Dating site for married people uses Matt Hancock picture for advert
‘For an affair behind closed doors’: Married dating site Illicit Encounters uses Matt Hancock’s image on billboard advertising extramarital affairs
- Hancock resigned from his high-powered job after video of aide kiss emerged
- The video showed him straying from his loyal wife of 15 years with a colleague
- Now his laughing face has been used to advertise a dating website for cheaters
Shamed former Health Secretary Matt Hancock has become ‘the face’ of a dating site for married people straying from their partners.
The unlikely lothario – who quit his role after being caught on camera kissing his aide – features on a billboard branded for Illicit Encounters.
Its poster was spotted in south London and teased how he had been caught out cheating on his wife.
The slogan on the advertisement simply read ‘For an affair behind closed doors’.
It is thought Hancock is not a willing participant of the advert.
The company describes itself as the UK’s leading dating website for married people and the leading authority on infidelity. It claims to have over a million UK users.
A spokeswoman for Illicit Encounters told MailOnline: ‘It’s clear that “behind closed doors” doesn’t mean much in Whitehall but it does at Illicit Encounters.

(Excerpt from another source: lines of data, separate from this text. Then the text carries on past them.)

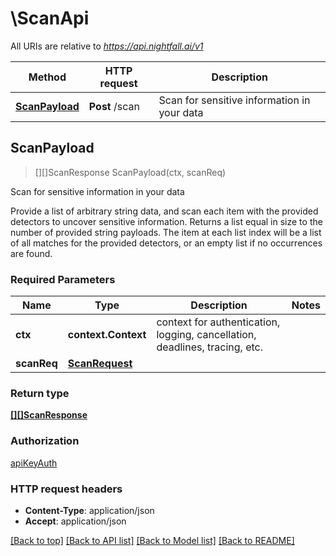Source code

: # \ScanApi

All URIs are relative to *https://api.nightfall.ai/v1*

Method | HTTP request | Description
------------- | ------------- | -------------
[**ScanPayload**](ScanApi.md#ScanPayload) | **Post** /scan | Scan for sensitive information in your data



## ScanPayload

> [][]ScanResponse ScanPayload(ctx, scanReq)

Scan for sensitive information in your data

Provide a list of arbitrary string data, and scan each item with the provided detectors to uncover sensitive information. Returns a list equal in size to the number of provided string payloads. The item at each list index will be a list of all matches for the provided detectors, or an empty list if no occurrences are found.

### Required Parameters


Name | Type | Description  | Notes
------------- | ------------- | ------------- | -------------
**ctx** | **context.Context** | context for authentication, logging, cancellation, deadlines, tracing, etc.
**scanReq** | [**ScanRequest**](ScanRequest.md)|  | 

### Return type

[**[][]ScanResponse**](array.md)

### Authorization

[apiKeyAuth](../README.md#apiKeyAuth)

### HTTP request headers

- **Content-Type**: application/json
- **Accept**: application/json

[[Back to top]](#) [[Back to API list]](../README.md#documentation-for-api-endpoints)
[[Back to Model list]](../README.md#documentation-for-models)
[[Back to README]](../README.md)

The sign was seen in south London and put online by a marketing expert who spotted it
Mr Hancock said sorry for breaking social distancing and asked for ‘privacy’ for his family, but refused to resign as Health Secretary
‘This is the most talked about story in politics since that other chap with floppy blonde hair was accused of cheating, so we thought we’d use it as an opportunity to highlight the benefits of our service.
‘Forget taped over CCTV cameras. We take the anonymity of our members very seriously to provide a meeting place for like-minded people looking for a little romance outside of their relationship.’

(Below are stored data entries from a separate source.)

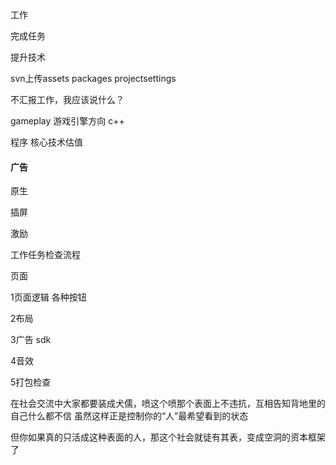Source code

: 工作

完成任务

提升技术



svn上传assets packages projectsettings





不汇报工作，我应该说什么？



gameplay 游戏引擎方向 c++

程序 核心技术估值





#### 广告

原生

插屏

激励



工作任务检查流程

页面

1页面逻辑 各种按钮

2布局

3广告 sdk

4音效

5打包检查























在社会交流中大家都要装成犬儒，喷这个喷那个表面上不违抗，互相告知背地里的自己什么都不信 虽然这样正是控制你的“人”最希望看到的状态

但你如果真的只活成这种表面的人，那这个社会就徒有其表，变成空洞的资本框架了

Hancock and his aide Gina Coladangelo are said to be serious about each other, friends claimed as the health secretary quit his job and walked out on his marriage.
He bowed to growing pressure to go on Saturday night, less than 48 hours after pictures emerged of him in a passionate embrace with Ms Coladangelo at the Department of Health.

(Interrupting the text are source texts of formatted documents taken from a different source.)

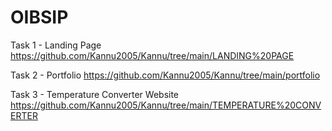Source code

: # OIBSIP
Task 1 - Landing Page
https://github.com/Kannu2005/Kannu/tree/main/LANDING%20PAGE


Task 2 - Portfolio
https://github.com/Kannu2005/Kannu/tree/main/portfolio


Task 3 - Temperature Converter Website
https://github.com/Kannu2005/Kannu/tree/main/TEMPERATURE%20CONVERTER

He told Boris Johnson in his letter of resignation that the Government ‘owe it to people who have sacrificed so much in this pandemic to be honest when we have let them down’.
The former health secretary told his wife, Martha, he would be leaving her on Thursday night – immediately after discovering that his affair with Gina Coladangelo was about to be laid bare.
Gina Coladangelo (pictured with the Health Secretary in September 2019), initially taken on by Mr Hancock as an unpaid adviser on a six-month contract in early 2020, is also leaving her position on the board of the Department of Health
Images and video showed Mr Hancock in an embrace with aide Ms Coladangelo last month inside his private office, sparking intense pressure on him to quit over the breaking of social-distancing rules.
Friends said on Saturday night the pair had been seeing each other for around six weeks, but were a ‘love match’.
In a video announcing his resignation Mr Hancock said: ‘The last thing I would want is for my private life to distract attention from the single-minded focus that is leading us out of this crisis.
‘I want to reiterate my apology for breaking the guidance, and apologise to my family and loved ones for putting them through this. I also need (to) be with my children at this time.’
Ms Coladangelo, initially taken on by Mr Hancock as an unpaid adviser on a six-month contract in early 2020, is reported to also be leaving her DHSC job, but the department had not confirmed this on Saturday night.
Mr Johnson had refused to sack Mr Hancock, with his spokesman saying the PM considered the matter closed after receiving the West Suffolk MP’s apology on Friday.
But by the next day Conservative MPs began to break ranks to call for Mr Hancock to go.
In response to his resignation, the Prime Minister wrote: ‘You should leave office very proud of what you have achieved – not just in tackling the pandemic, but even before Covid-19 struck us.’
Mr Hancock also said in a video posted to Twitter: ‘I’ve been to see the Prime Minister to resign as Secretary of State for Health and Social Care. I understand the enormous sacrifices that everybody in this country has made – that you have made. And those of us who make these rules have got to stick by them and that’s why I’ve got to resign.
‘I want to thank people for their incredible sacrifices and what they’ve done. Everybody working in the NHS, across social care. Everyone involved in the vaccine programme. And frankly everybody in this country who has risen to the challenges that we’ve seen over this past 18 months.
‘I’m very proud of what we’ve done to protect the NHS and the peak, to deliver that vaccine rollout – one of the fastest in the world – and I look forward to supporting the government and the Prime Minister from the backbenches to make sure that we can get out of this pandemic.
‘We’re so close to the end – and then build back better so that this country can fulfil its potential – which is so great – and I will do that with all of my heart.’